Flow batteries have made strides recently in bringing down costs and improving efficiencies, but they are going to have a tough time competing with the entrenched market leader: lithium-ion batteries.
More than half of the 1,280 MWh of worldwide battery installations on the power grid since 2010 have been li-ion batteries, according to Department of Energy data. Looking at just 2015 and 2016, that share rises to 60%. In the United States, li-ion has an even bigger market share at 78% since 2010 and 97% since 2015.
By comparison, sodium-based batteries comprise about 30% of the worldwide grid storage market and flow batteries just 7%.
But it seems that just about every other week, researchers announce advances they say will make flow batteries cheaper, safer and more competitive when stacked up against li-ion batteries.
Theoretically flow batteries would be the logical choice for utility-scale grid applications. Flow batteries exchange negatively and positively charged fluids to produce electrical current. There is also relatively little degradation of the fluids, giving them longer charge-discharge cycles and longer life spans. They can also be scaled to match growing needs relatively by increasing the amount of fluid in the tanks.
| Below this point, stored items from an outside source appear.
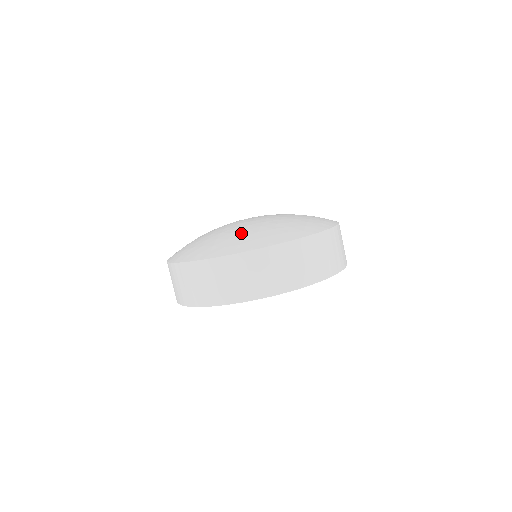
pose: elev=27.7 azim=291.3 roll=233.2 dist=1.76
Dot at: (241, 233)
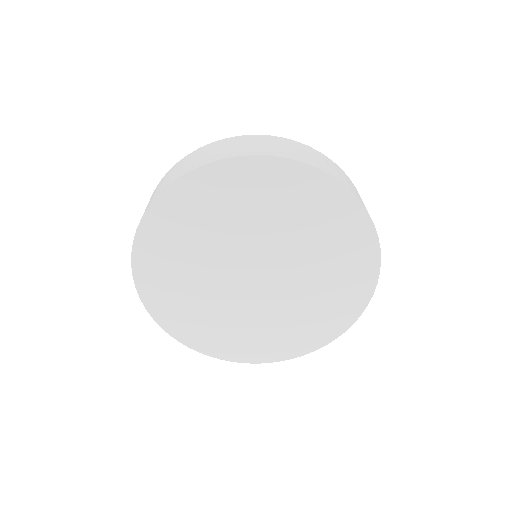
Dot at: occluded
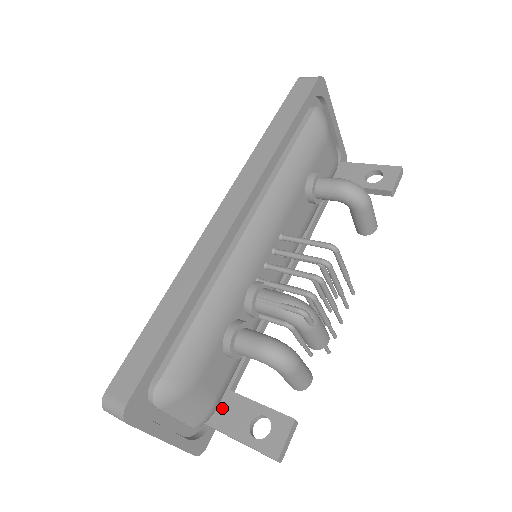
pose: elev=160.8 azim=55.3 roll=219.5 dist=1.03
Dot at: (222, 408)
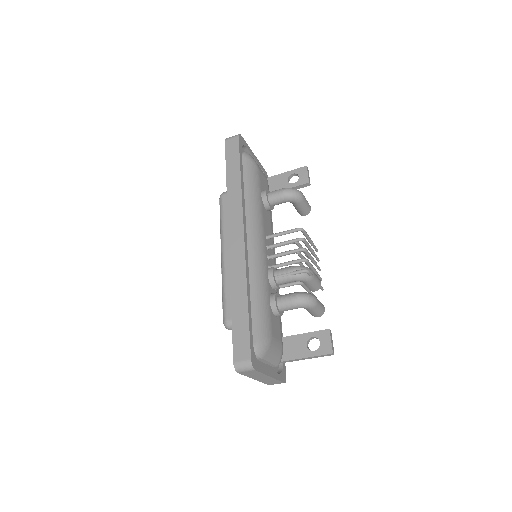
Dot at: (286, 348)
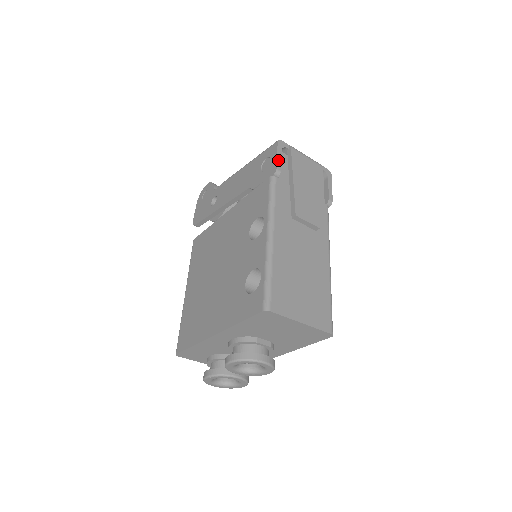
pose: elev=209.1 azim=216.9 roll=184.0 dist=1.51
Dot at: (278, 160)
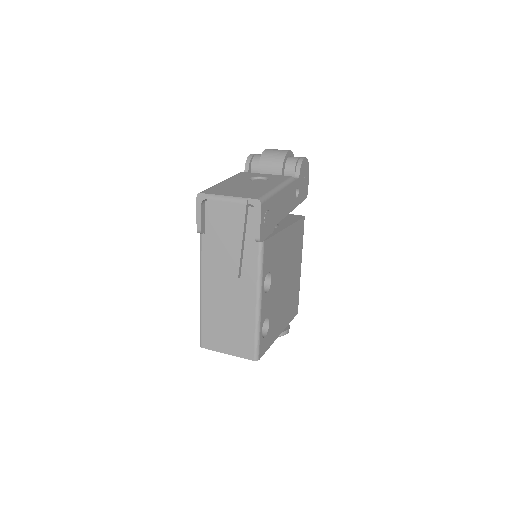
Dot at: (198, 219)
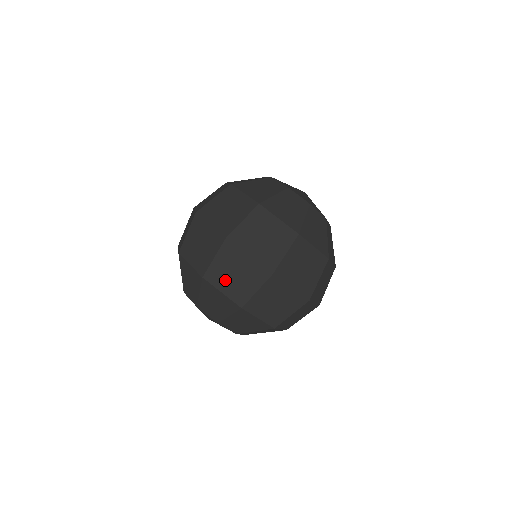
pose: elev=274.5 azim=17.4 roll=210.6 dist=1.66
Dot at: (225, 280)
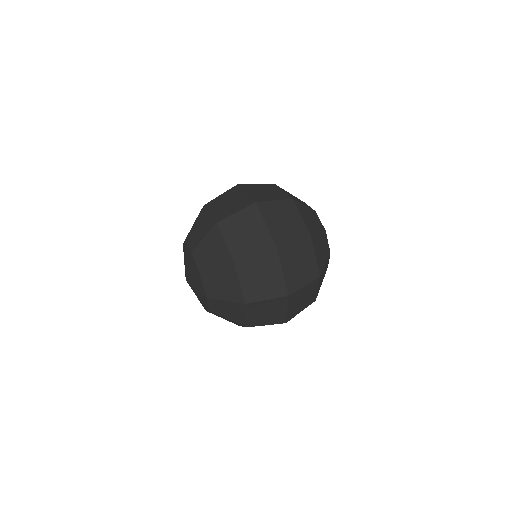
Dot at: (234, 233)
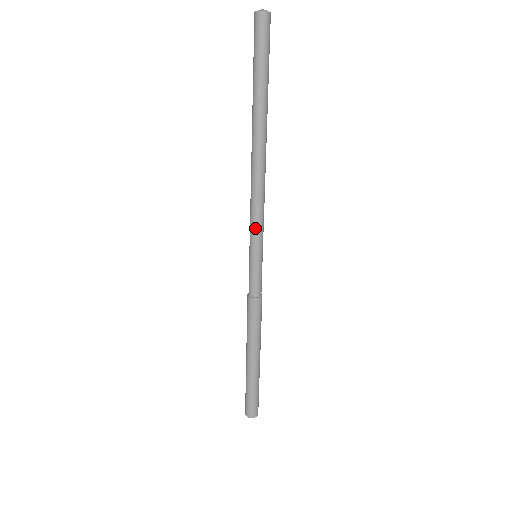
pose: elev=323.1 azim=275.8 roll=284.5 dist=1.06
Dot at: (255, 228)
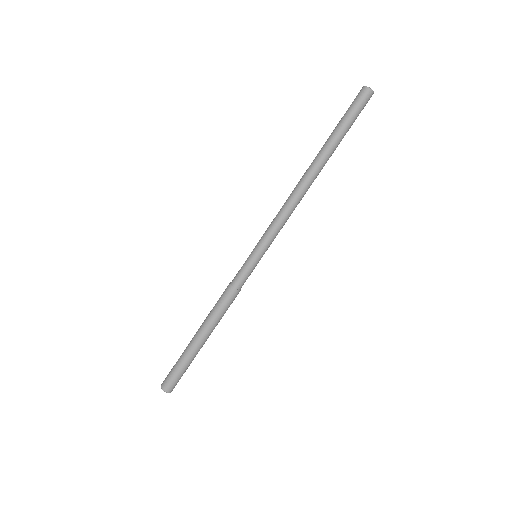
Dot at: (268, 232)
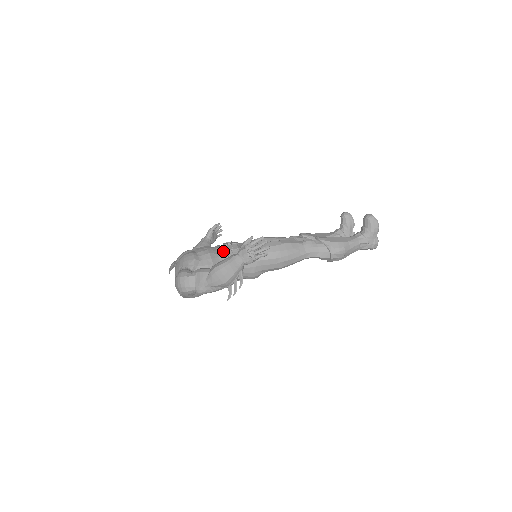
But some of the disadvantages for flow batteries include expensive fluids that are also corrosive or toxic, and the balance of system costs are relatively high along with the parasitic (on-site) load needed to power the pumps.
The market leader in flow battery chemistry is vanadium, but researchers are working on other chemistries to bring down costs and improve the safety and environmental profile of flow batteries.
Just last month, researchers at Harvard University said they had developed an aqueous organic and organometallic redox flow battery that uses a neutral, non-corrosive liquid. And researchers at the universities of Michigan and Utah last month said they have found a way using computer modeling to devise a flow battery anolyte that is 1,000 times more stable than existing compounds.
Researchers are also tweaking less exotic compounds, such as derivatives of a chemical based on vitamin B2, in an effort to improve flow battery chemistry.